Pick out each line of the records below that contains the word "shows" and copy those lines.
------------------------------------------------------------------------
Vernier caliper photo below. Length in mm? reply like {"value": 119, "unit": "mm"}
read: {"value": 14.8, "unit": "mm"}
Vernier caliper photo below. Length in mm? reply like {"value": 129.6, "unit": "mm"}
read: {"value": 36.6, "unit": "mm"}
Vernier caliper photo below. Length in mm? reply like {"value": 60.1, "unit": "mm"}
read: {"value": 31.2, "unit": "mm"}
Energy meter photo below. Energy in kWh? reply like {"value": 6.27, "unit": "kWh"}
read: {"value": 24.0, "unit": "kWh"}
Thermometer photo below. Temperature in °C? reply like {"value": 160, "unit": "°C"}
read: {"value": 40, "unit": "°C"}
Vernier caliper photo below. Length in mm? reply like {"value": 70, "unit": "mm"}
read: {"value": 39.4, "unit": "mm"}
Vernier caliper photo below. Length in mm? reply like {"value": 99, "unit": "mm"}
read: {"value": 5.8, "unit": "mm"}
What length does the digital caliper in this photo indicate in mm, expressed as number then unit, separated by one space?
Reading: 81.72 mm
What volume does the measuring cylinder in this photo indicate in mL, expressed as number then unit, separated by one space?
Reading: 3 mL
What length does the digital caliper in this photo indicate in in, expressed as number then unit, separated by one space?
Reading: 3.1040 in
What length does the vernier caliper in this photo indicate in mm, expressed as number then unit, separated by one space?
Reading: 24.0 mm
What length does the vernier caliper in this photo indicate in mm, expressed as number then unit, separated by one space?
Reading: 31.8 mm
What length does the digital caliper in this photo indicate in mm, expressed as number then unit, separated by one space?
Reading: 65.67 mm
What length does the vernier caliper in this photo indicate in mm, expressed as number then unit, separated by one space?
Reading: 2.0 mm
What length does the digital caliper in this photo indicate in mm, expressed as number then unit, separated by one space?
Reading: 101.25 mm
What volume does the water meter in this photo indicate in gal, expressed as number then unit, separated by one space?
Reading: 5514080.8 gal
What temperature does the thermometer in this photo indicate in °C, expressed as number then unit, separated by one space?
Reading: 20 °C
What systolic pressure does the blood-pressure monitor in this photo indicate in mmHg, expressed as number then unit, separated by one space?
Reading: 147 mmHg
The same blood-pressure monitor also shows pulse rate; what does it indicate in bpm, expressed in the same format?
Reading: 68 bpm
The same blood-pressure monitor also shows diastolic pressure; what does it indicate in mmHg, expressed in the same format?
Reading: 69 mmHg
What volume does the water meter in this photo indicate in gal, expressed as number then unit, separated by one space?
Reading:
------------------------------------------------------------------------
▸ TASK ANSWER:
The same blood-pressure monitor also shows pulse rate; what does it indicate in bpm, expressed in the same format?
The same blood-pressure monitor also shows diastolic pressure; what does it indicate in mmHg, expressed in the same format?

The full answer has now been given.